Esse foi o ponto que fez a Sexta Turma reformar a decisão regional. Conforme explicou o relator, diferentemente do decidido pelo Tribunal Regional de origem, não se pode presumir de forma absoluta o estado de necessidade da autora e dispensá-la da exigência de caução prévia para o levantamento do depósito. O TRT facultara à viúva, sem ter havido pedido dela, ou seja, ex officio, o levantamento do depósito.

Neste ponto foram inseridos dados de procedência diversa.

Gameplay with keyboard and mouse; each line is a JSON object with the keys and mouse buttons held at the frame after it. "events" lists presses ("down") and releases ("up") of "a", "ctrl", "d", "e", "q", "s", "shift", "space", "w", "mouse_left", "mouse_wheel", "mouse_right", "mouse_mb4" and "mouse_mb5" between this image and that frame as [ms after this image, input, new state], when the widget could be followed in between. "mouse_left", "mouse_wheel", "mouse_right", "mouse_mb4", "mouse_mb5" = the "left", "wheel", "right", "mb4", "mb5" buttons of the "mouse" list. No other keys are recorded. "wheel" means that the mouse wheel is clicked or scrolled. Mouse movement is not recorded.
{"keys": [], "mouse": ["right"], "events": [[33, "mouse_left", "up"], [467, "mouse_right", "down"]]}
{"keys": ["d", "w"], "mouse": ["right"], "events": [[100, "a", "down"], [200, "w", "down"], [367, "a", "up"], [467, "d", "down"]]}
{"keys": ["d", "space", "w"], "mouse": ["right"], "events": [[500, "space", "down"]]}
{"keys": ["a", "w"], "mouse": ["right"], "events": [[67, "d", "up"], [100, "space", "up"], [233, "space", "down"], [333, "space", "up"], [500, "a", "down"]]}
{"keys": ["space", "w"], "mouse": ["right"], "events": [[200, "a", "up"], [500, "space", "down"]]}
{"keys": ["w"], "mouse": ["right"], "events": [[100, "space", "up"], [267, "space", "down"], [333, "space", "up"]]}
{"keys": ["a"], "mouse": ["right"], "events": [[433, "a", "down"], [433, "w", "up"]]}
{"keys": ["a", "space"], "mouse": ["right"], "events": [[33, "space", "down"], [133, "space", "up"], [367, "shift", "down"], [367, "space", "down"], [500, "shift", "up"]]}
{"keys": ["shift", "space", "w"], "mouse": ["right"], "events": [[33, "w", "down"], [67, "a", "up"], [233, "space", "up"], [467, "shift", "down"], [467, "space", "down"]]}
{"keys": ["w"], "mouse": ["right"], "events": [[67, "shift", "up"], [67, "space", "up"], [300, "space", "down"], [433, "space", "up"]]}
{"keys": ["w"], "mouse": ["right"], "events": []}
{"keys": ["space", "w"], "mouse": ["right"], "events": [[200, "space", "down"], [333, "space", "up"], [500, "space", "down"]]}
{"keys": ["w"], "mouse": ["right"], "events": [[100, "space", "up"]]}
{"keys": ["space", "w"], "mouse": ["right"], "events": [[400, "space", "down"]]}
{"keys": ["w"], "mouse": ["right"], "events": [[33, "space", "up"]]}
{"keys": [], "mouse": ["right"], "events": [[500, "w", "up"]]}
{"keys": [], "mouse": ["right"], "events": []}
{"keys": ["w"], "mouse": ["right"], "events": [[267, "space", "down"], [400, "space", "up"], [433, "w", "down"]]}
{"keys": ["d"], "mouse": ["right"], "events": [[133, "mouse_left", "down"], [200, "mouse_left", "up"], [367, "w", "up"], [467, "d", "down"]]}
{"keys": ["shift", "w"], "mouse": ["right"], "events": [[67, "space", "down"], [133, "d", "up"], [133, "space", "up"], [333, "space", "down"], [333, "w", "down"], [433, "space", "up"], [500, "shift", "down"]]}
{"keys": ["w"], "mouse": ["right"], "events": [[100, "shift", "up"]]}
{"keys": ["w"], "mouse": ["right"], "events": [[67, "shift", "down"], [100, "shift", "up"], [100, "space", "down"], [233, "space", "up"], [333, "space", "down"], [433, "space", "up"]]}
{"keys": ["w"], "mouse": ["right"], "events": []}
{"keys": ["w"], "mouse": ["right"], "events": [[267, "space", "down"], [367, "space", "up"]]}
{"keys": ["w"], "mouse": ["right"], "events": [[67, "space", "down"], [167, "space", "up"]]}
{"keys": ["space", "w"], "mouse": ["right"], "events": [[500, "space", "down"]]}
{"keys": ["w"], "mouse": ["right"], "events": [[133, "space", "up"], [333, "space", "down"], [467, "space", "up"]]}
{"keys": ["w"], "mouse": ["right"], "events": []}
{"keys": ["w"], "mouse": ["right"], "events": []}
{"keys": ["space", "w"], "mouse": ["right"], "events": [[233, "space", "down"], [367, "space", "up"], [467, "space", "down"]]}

Nesse sentido, o ministro frisou que o inciso I do artigo 475-O do CPC dispõe que a execução provisória da sentença flui por iniciativa do exequente.

O relator destacou que para aplicar a exceção prevista no CPC em relação à dispensa de caução para o levantamento de importância de até 60, salários mínimos, cujos créditos possuem natureza alimentar ou são decorrentes de ato ilícito, "faz-se necessária a demonstração pela autora de que seu real estado de necessidade, ou seja, de que a sua subsistência ou de sua família, bem como naqueles casos de doença grave, depende do provimento jurisdicional".

Irreversível

O auxiliar de laboratório recebeu o diagnóstico de insuficiência renal crônica, com necessidade de diálise três vezes por semana, causada por contaminação pelo chumbo, em maio de 2002. No mesmo ano, ajuizou a reclamação, vindo a falecer em julho de 2008 aos 35 anos de idade, mas já estava doente gravemente desde os 29. Na inicial, contou que prestou serviços para a empresa no período de 10/3 e 15/10/1997.

Lá, exerceu atividades de lavagem de provetas e tubos de ensaios utilizados na análise do teor do ouro proveniente das minas da Mineração Morro Velho – a Anglogold Ashanti Córrego do Sítio Mineração S.A. foi a sociedade empresária que incorporou a Anglogold Ashanti Brasil Mineração Ltda, que já havia incorporado a Mineração Morro Velho Ltda.

Uma das substâncias utilizadas para a análise do ouro era o chumbo em pó, que ficava suspenso no ar, contaminando o empregado através da respiração e da absorção pela pele, causando-lhe doença profissional que atrofiou os rins a tal ponto que um teve que ser extraído e o outro, já em 2002, só funcionava com 30% da sua capacidade, tendo ele que submeter-se à hemodiálise.

Quando foi admitido na empresa, o trabalhador fez exame de dosagem de chumbo no sangue que evidenciou valor normal – de 24,8 mcg/dl. Ao ser demitido, foi realizado exame demissional, mas não a medição de dosagem do chumbo. Por meio de laudo pericial, o TRT verificou que a exposição aguda ao chumbo provoca lesões irreversíveis em ossos e rins, podendo progredir com gravidade extrema se o paciente não for submetido a tratamento.

Ao condenar a empresa ao pagamento de R$ 60 mil por danos morais, o TRT/MG julgou que ela se mostrou negligente ao não fazer o exame de chumbo quando demitiu o empregado, e que essa atitude é gravíssima, exigindo a reparação à autora. Por fim, salientou que os R$ 60 mil eram um valor razoável para "desestimular a ré a proceder com descaso para com seus empregados, que colocam em risco suas vidas para proporcionar à empresa o alcance de seus objetivos".

TST

Ao examinar o recurso de revista, a Sexta Turma do TST deu provimento ao apelo da empresa apenas para excluir da condenação a faculdade conferida à autora de levantar a importância definida pelo TRT. Quanto ao valor da indenização por danos morais, a decisão foi mantida inalterada.